But uncertainty hangs over its approval by the People
The House of Representatives has begun reviewing four resolutions amending certain provisions of the Liberian Constitution, including citizenship and land ownership but uncertainty hovers over its passage into law by referendum.
The titles for the four resolutions are Citizenship Amendment, Property Amendment, Qualifications I Amendment, and Qualification II Amendment.
At the 8th day sitting yesterday, the first reading of the resolutions was done and sent to two separate Joint Committees for revision and report to the House Plenary in three weeks — by Thursday, March 1.
For the resolution on the Property Amendment, members of the Joint Committee are Judiciary, Claims and Petition; Lands, Mines and Energy; and Ways, Means, Finance and Development Planning.
The Joint Committee for the remaining three resolutions, the Citizenship Amendment, Qualification I Amendment and Qualification II Amendment, includes Judiciary, Claims and Petition and Ways, Means, Finance and Development Planning.
The Four Resolutions
The Citizen Amendment is aimed to remove the “discriminatory” Negro clause and open citizenship to any race, while at the same time defining natural born Liberians and allowing them to have dual citizenship. The amendment will upset Articles 27 and 28 of the Liberian Constitution.
The purpose for the amendment of the Property Amendment is to allow non-citizens of Liberia to own property, with certain restrictions. The Amendment will affect Article 22, in which the entire Article 22 will be deleted and a new Article 22 will be written as “Every Liberian citizen shall have the right to own property, as well as in association with others.”
Also, “Non-Liberians may own property under the restrictions,” and Qualification I Amendment is intended to restrict certain elected offices to natural born Liberian citizens as the term may be defined in the constitution. The amendment will be done in Article 30 and is rewritten: “Natural born citizens of Liberia who meet the following qualifications are eligible to become members of the Legislature.”
In addition to the restriction of only natural born citizens to be eligible to become members of the Legislature, Qualification II Amendment is also restricting the appointment of Supreme Court justices to natural born citizens. This amendment will be done in Article 68.
Sponsors and Co-sponsors
The Resolutions are sponsored by Representatives Cllr. J. Fonati Koffa (Grand Kru County District #2); Thomas P. Fallah (Montserrado County District #5); and Acarous M. Gray (Montserrado County District #8).

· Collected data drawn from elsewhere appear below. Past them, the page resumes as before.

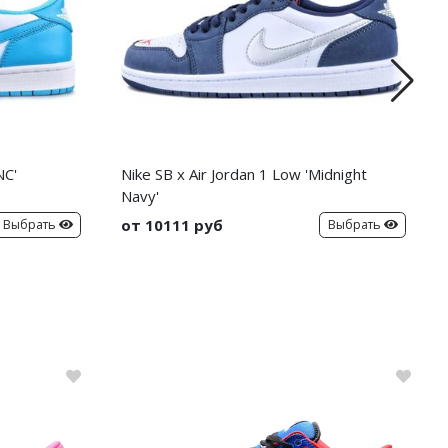
NC'
Nike SB x Air Jordan 1 Low 'Midnight
Navy'
от 10111 руб
Выбрать
Выбрать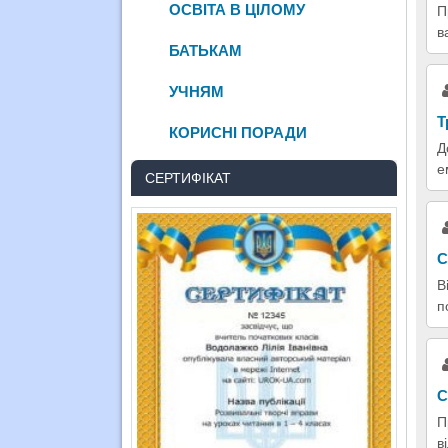
ОСВІТА В ЦІЛОМУ
П
в
БАТЬКАМ
УЧНЯМ
Т
КОРИСНІ ПОРАДИ
Д
е
СЕРТИФІКАТ
С
В
п
С
П
в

The co-sponsors of the resolution are Speaker Bhofal Chambers (Maryland District #2); Representatives Clarence Gahr (Margibi District #5); Marvin Cole (Bong District #3); Matthew Zarzar (Sinoe District #3); Alfred Koiwood (Gbarpolu District #1); J. Nagbe Sloh (Sinoe District #2); Saah Joseph (Montserrado District #13); Crayton Duncan (Sinoe District #1); Adolph Lawrence (Montserrado District #15); Solomon C. George (Montserrado District #7); A. Kanie Wesso (Gbarpolu District #2); and Joseph N. Somwarbi (Nimba District #3).

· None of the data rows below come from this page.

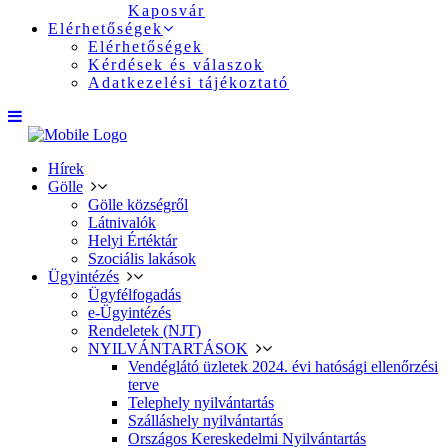
Kaposvár
Elérhetőségek
Elérhetőségek
Kérdések és válaszok
Adatkezelési tájékoztató
Hírek
Gölle
Gölle községről
Látnivalók
Helyi Értéktár
Szociális lakások
Ügyintézés
Ügyfélfogadás
e-Ügyintézés
Rendeletek (NJT)
NYILVÁNTARTÁSOK
Vendéglátó üzletek 2024. évi hatósági ellenőrzési
terve
Telephely nyilvántartás
Szálláshely nyilvántartás
Országos Kereskedelmi Nyilvántartás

Others are Representatives Emerson Kamara (Grand Cape Mount District #3); Dixon W. Seboe (Montserrado District #16); Matthew Joe (Grand Bassa District #3); Isaac Roland (Maryland District #3); Munah Pelham-Youngblood (Montserrado District #9); Albert B. Hills, Jr. (Bong District #1); Tibelrosa S. Tarponweh (Margibi District #1); Bishop M. Johnson (Bomi District #2); and Alex C. Grant (Grand Gedeh District #3) — 24 representatives in all.
Passage and Referendum
The four Resolutions will be approved if two-thirds of the members of the House of Representatives and the Senators affix their signatures. If their signatures are affixed, it means the Resolutions will be considered “items” for Referendum – Yes or No!
President Weah’s Proposals
It may be recalled that on Monday, January 22 during his first Annual Message, President George Weah called for the removal of what he called a “racist” clause in the constitution which restricts citizenship to Black people.
He said the clause was “unnecessary, racist and inappropriate,” and also pledged to scrap the law that prohibits foreigners owning land.
It can be recalled that President Weah’s State of the Nation’s address calling for the granting of land ownership and citizenship rights to foreigners including people of non-Negro descent, sparked huge controversy with many arguing against it. They expressed fears that ordinary Liberians would stand to lose if ever such a proposition is passed into law through a referendum.
They cited the cases of Zimbabwe and South Africa where most of the prized lands were taken over by whites. Unlike South Africa where the land issue is still unresolved, in the case of Zimbabwe, there was outright seizure of white owned lands by the Mugabe-led ZANU PF party.
It remains to be seen however whether Liberians are going to give this proposal a vote of approval in a referendum. But judging from past experience where similar proposals have been overwhelmingly rejected and given the current tide of sentiments against the proposals, it appears unlikely that President Weah’s proposal will be given the Yes vote in a referendum.